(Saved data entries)
______
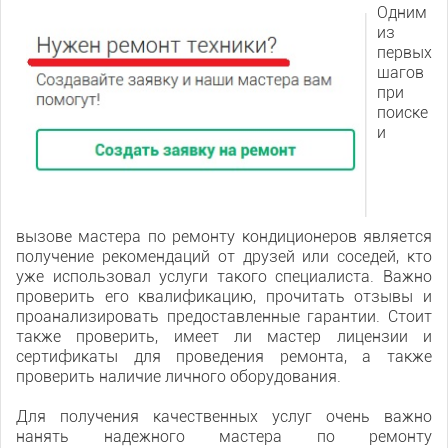
Одним
из
первых
шагов
при
поиске
и
вызове мастера по ремонту кондиционеров является
получение рекомендаций от друзей или соседей, кто
уже использовал услуги такого специалиста. Важно
проверить его квалификацию, прочитать отзывы и
проанализировать предоставленные гарантии. Стоит
также проверить, имеет ли мастер лицензии и
сертификаты для проведения ремонта, а также
проверить наличие личного оборудования.
Для получения качественных услуг очень важно
нанять надежного мастера по ремонту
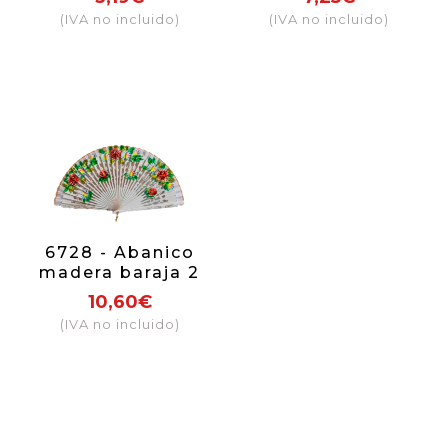
(negro y rojo)
(IVA no incluido)
(IVA no incluido)
6728 - Abanico
madera baraja 2
caras (colores
10,60€
surtidos)
(IVA no incluido)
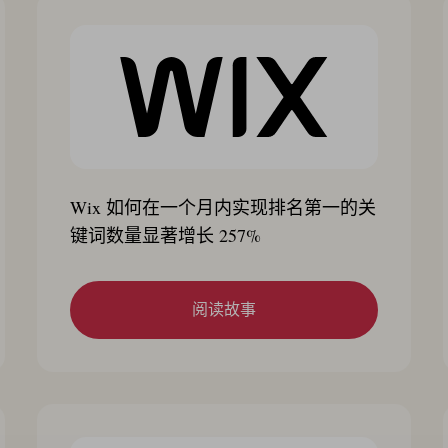
Wix 如何在一个月内实现排名第一的关
键词数量显著增长 257%
阅读故事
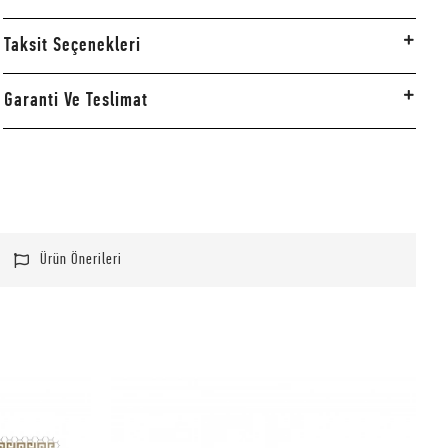
Taksit Seçenekleri
Garanti Ve Teslimat
Ürün Önerileri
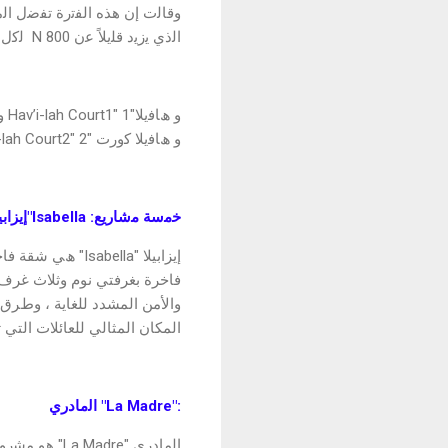
وﻗﺎﻟت إن ھذه اﻟﻔﺗرة ﺗﻔﺿل اﻟﻣ
اﻟذي ﯾزﯾد ﻗﻠﯾﻼً ﻋن N 800 ﻟﻛل دوﻻر (ﺳﻌر اﻟﺳوق اﻟﻣوازي) ﯾﻌﻣل ﻓﻲ ﺗﺣﻘﯾق اﻷرﺑﺎح ﻟﮭم.
و ھﺎﻓﯾﻼ ﻛورت "Hav’i-lah Court2" 2 ﻛورت
ﺧﻣﺳﺔ ﻣﺷﺎرﯾﻊ: Isabella"إﯾﺰاﺑﯿﻼ":
ﻓﺎﺧﺮة ﺑﻐﺮﻓﺘﻲ ﻧﻮم وﺛﻼث ﻏﺮف ﻧﻮ
واﻷﻣﻦ اﻟﻤﺸﺪد ﻟﻠﻐﺎﯾﺔ ، وطﺮق 
اﻟﻤﻜﺎن اﻟﻤﺜﺎﻟﻲ ﻟﻠﻌﺎﺋﻼت اﻟﺘ
:"La Madre" اﻟﻣﺎدري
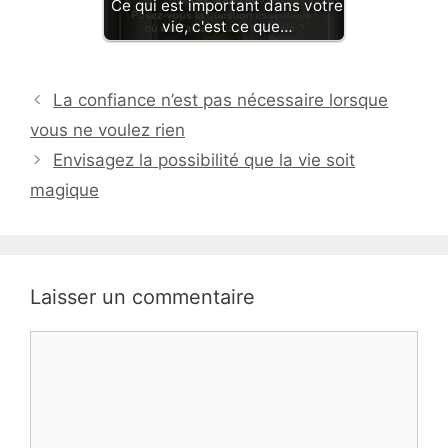
Ce qui est important dans votre
vie, c'est ce que…
La confiance n’est pas nécessaire lorsque
vous ne voulez rien
Envisagez la possibilité que la vie soit
magique
Laisser un commentaire
Commentaire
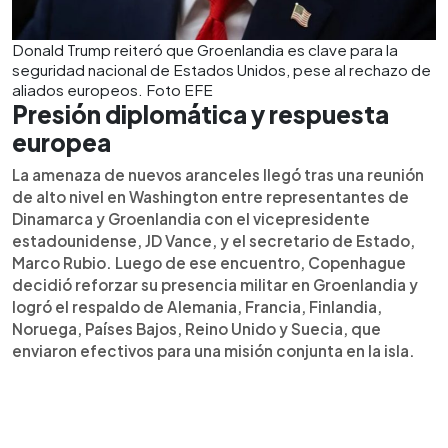
Donald Trump reiteró que Groenlandia es clave para la
seguridad nacional de Estados Unidos, pese al rechazo de
aliados europeos. Foto EFE
Presión diplomática y respuesta
europea
La amenaza de nuevos aranceles llegó tras una reunión
de alto nivel en Washington entre representantes de
Dinamarca y Groenlandia con el vicepresidente
estadounidense, JD Vance, y el secretario de Estado,
Marco Rubio. Luego de ese encuentro, Copenhague
decidió reforzar su presencia militar en Groenlandia y
logró el respaldo de Alemania, Francia, Finlandia,
Noruega, Países Bajos, Reino Unido y Suecia, que
enviaron efectivos para una misión conjunta en la isla.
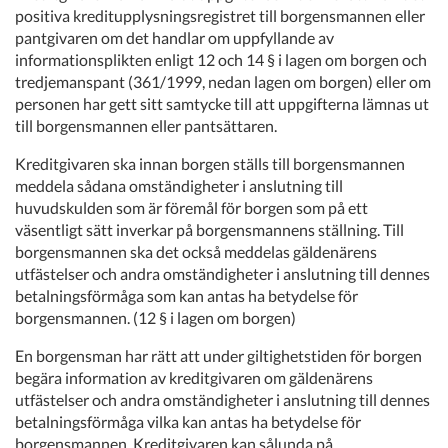
positiva kreditupplysningsregistret till borgensmannen eller
pantgivaren om det handlar om uppfyllande av
informationsplikten enligt 12 och 14 § i lagen om borgen och
tredjemanspant (361/1999, nedan lagen om borgen) eller om
personen har gett sitt samtycke till att uppgifterna lämnas ut
till borgensmannen eller pantsättaren.
Kreditgivaren ska innan borgen ställs till borgensmannen
meddela sådana omständigheter i anslutning till
huvudskulden som är föremål för borgen som på ett
väsentligt sätt inverkar på borgensmannens ställning. Till
borgensmannen ska det också meddelas gäldenärens
utfästelser och andra omständigheter i anslutning till dennes
betalningsförmåga som kan antas ha betydelse för
borgensmannen. (12 § i lagen om borgen)
En borgensman har rätt att under giltighetstiden för borgen
begära information av kreditgivaren om gäldenärens
utfästelser och andra omständigheter i anslutning till dennes
betalningsförmåga vilka kan antas ha betydelse för
borgensmannen. Kreditgivaren kan sålunda på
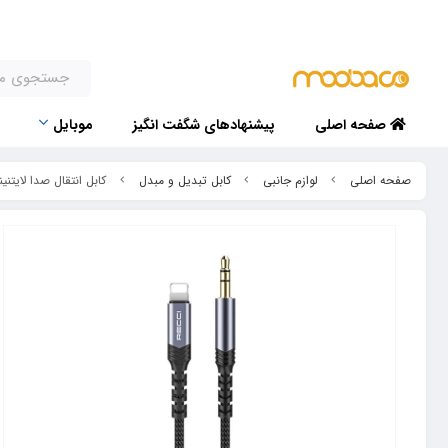
صفحه اصلی
پیشنهادهای شگفت انگیز
موبایل
صفحه اصلی
لوازم جانبی
کابل تبدیل و مبدل
کابل انتقال صدا لایتنینگ به 3.5 میلی متر رسی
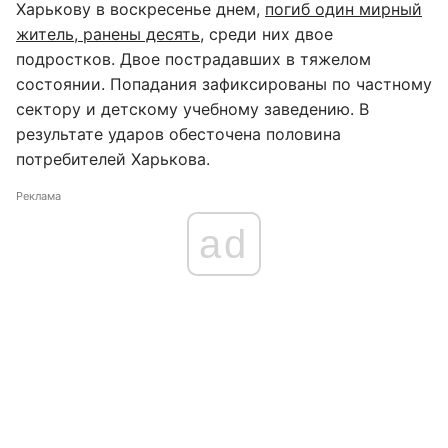
Харькову в воскресенье днем,
погиб один мирный
житель, ранены десять
, среди них двое
подростков. Двое пострадавших в тяжелом
состоянии. Попадания зафиксированы по частному
сектору и детскому учебному заведению. В
результате ударов обесточена половина
потребителей Харькова.
Реклама
ad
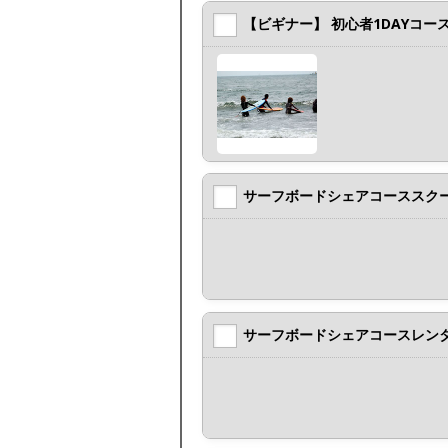
【ビギナー】 初心者1DAYコー
サーフボードシェアコーススク
サーフボードシェアコースレン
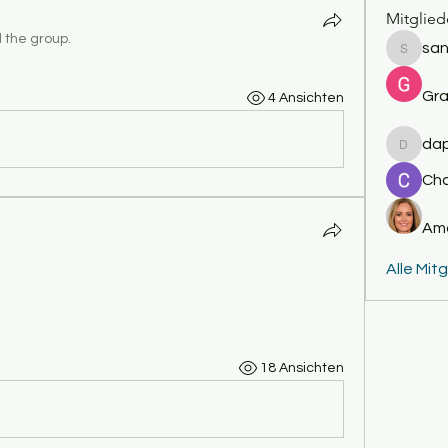
Mitglied
d the group.
san
sanjayk
Gra
4 Ansichten
da
daponw
Cha
Am
Alle Mit
18 Ansichten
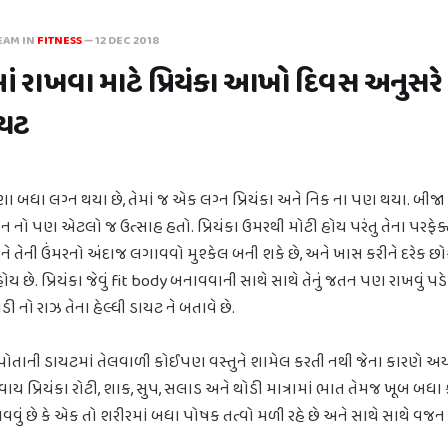
EAM IN
FITNESS
—
12 DEC 2018
માં રાખવા માટે પ્રિયંકા આખો દિવસ અનુસર
ાયટ
ણા બધા લગ્ન થયા છે, તેમાં જ એક લગ્ન પ્રિયંકા અને નિક ના પણ થયા. બીજ
ન નો પણ એટલો જ ઉત્સાહ હતો. પ્રિયંકા ઉમરથી મોટી હોય પરંતુ તેના પરફે
 ને તેની ઉંમરનો અંદાજ લગાવવો મુશ્કેલ બની શકે છે, અને ખાસ કરીને દરેક છો
 છે. પ્રિયંકા જેવું fit body બનાવવાની સાથે સાથે તેનું જતન પણ રાખવું પડ
ડી નો રાઝ તેના હેલ્ધી ડાયટ ને બતાવે છે.
ે કે તે પોતાની ડાયટમાં તેલવાળી કોઈપણ વસ્તુને શામેલ કરતી નથી જેના કારણે અ
 પ્રિયંકા રોટી, શાક, સુપ, સલાડ અને થોડી માત્રામાં ભાત તેમજ ખૂબ બધા ફળ
વવું છે કે એક તો શરીરમાં બધા પોષક તત્વો મળી રહે છે અને સાથે સાથે વજન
______
In the text of all the records above, change every "Ansichten" to "Aufrufe" and leave everything else unchanged. Leave the pictures out of your answer.

FINAL ANSWER:
Одним
из
первых
шагов
при
поиске
и
вызове мастера по ремонту кондиционеров является
получение рекомендаций от друзей или соседей, кто
уже использовал услуги такого специалиста. Важно
проверить его квалификацию, прочитать отзывы и
проанализировать предоставленные гарантии. Стоит
также проверить, имеет ли мастер лицензии и
сертификаты для проведения ремонта, а также
проверить наличие личного оборудования.
Для получения качественных услуг очень важно
нанять надежного мастера по ремонту
(negro y rojo)
(IVA no incluido)
(IVA no incluido)
6728 - Abanico
madera baraja 2
caras (colores
10,60€
surtidos)
(IVA no incluido)
Wix 如何在一个月内实现排名第一的关
键词数量显著增长 257%
阅读故事
Taksit Seçenekleri
Garanti Ve Teslimat
Ürün Önerileri
وﻗﺎﻟت إن ھذه اﻟﻔﺗرة ﺗﻔﺿل اﻟﻣ
اﻟذي ﯾزﯾد ﻗﻠﯾﻼً ﻋن N 800 ﻟﻛل دوﻻر (ﺳﻌر اﻟﺳوق اﻟﻣوازي) ﯾﻌﻣل ﻓﻲ ﺗﺣﻘﯾق اﻷرﺑﺎح ﻟﮭم.
و ھﺎﻓﯾﻼ ﻛورت "Hav’i-lah Court2" 2 ﻛورت
ﺧﻣﺳﺔ ﻣﺷﺎرﯾﻊ: Isabella"إﯾﺰاﺑﯿﻼ":
ﻓﺎﺧﺮة ﺑﻐﺮﻓﺘﻲ ﻧﻮم وﺛﻼث ﻏﺮف ﻧﻮ
واﻷﻣﻦ اﻟﻤﺸﺪد ﻟﻠﻐﺎﯾﺔ ، وطﺮق 
اﻟﻤﻜﺎن اﻟﻤﺜﺎﻟﻲ ﻟﻠﻌﺎﺋﻼت اﻟﺘ
:"La Madre" اﻟﻣﺎدري
Ce qui est important dans votre
vie, c'est ce que…
La confiance n’est pas nécessaire lorsque
vous ne voulez rien
Envisagez la possibilité que la vie soit
magique
Laisser un commentaire
Commentaire
Donald Trump reiteró que Groenlandia es clave para la
seguridad nacional de Estados Unidos, pese al rechazo de
aliados europeos. Foto EFE
Presión diplomática y respuesta
europea
La amenaza de nuevos aranceles llegó tras una reunión
de alto nivel en Washington entre representantes de
Dinamarca y Groenlandia con el vicepresidente
estadounidense, JD Vance, y el secretario de Estado,
Marco Rubio. Luego de ese encuentro, Copenhague
decidió reforzar su presencia militar en Groenlandia y
logró el respaldo de Alemania, Francia, Finlandia,
Noruega, Países Bajos, Reino Unido y Suecia, que
enviaron efectivos para una misión conjunta en la isla.
positiva kreditupplysningsregistret till borgensmannen eller
pantgivaren om det handlar om uppfyllande av
informationsplikten enligt 12 och 14 § i lagen om borgen och
tredjemanspant (361/1999, nedan lagen om borgen) eller om
personen har gett sitt samtycke till att uppgifterna lämnas ut
till borgensmannen eller pantsättaren.
Kreditgivaren ska innan borgen ställs till borgensmannen
meddela sådana omständigheter i anslutning till
huvudskulden som är föremål för borgen som på ett
väsentligt sätt inverkar på borgensmannens ställning. Till
borgensmannen ska det också meddelas gäldenärens
utfästelser och andra omständigheter i anslutning till dennes
betalningsförmåga som kan antas ha betydelse för
borgensmannen. (12 § i lagen om borgen)
En borgensman har rätt att under giltighetstiden för borgen
begära information av kreditgivaren om gäldenärens
utfästelser och andra omständigheter i anslutning till dennes
betalningsförmåga vilka kan antas ha betydelse för
borgensmannen. Kreditgivaren kan sålunda på
صفحه اصلی
پیشنهادهای شگفت انگیز
موبایل
صفحه اصلی
لوازم جانبی
کابل تبدیل و مبدل
کابل انتقال صدا لایتنینگ به 3.5 میلی متر رسی
Харькову в воскресенье днем,
погиб один мирный
житель, ранены десять
, среди них двое
подростков. Двое пострадавших в тяжелом
состоянии. Попадания зафиксированы по частному
сектору и детскому учебному заведению. В
результате ударов обесточена половина
потребителей Харькова.
Реклама
ad
【ビギナー】 初心者1DAYコー
サーフボードシェアコーススク
サーフボードシェアコースレン
Mitglied
d the group.
san
sanjayk
Gra
4 Aufrufe
da
daponw
Cha
Am
Alle Mit
18 Aufrufe
EAM IN
FITNESS
—
12 DEC 2018
માં રાખવા માટે પ્રિયંકા આખો દિવસ અનુસર
ાયટ
ણા બધા લગ્ન થયા છે, તેમાં જ એક લગ્ન પ્રિયંકા અને નિક ના પણ થયા. બીજ
ન નો પણ એટલો જ ઉત્સાહ હતો. પ્રિયંકા ઉમરથી મોટી હોય પરંતુ તેના પરફે
 ને તેની ઉંમરનો અંદાજ લગાવવો મુશ્કેલ બની શકે છે, અને ખાસ કરીને દરેક છો
 છે. પ્રિયંકા જેવું fit body બનાવવાની સાથે સાથે તેનું જતન પણ રાખવું પડ
ડી નો રાઝ તેના હેલ્ધી ડાયટ ને બતાવે છે.
ે કે તે પોતાની ડાયટમાં તેલવાળી કોઈપણ વસ્તુને શામેલ કરતી નથી જેના કારણે અ
 પ્રિયંકા રોટી, શાક, સુપ, સલાડ અને થોડી માત્રામાં ભાત તેમજ ખૂબ બધા ફળ
વવું છે કે એક તો શરીરમાં બધા પોષક તત્વો મળી રહે છે અને સાથે સાથે વજન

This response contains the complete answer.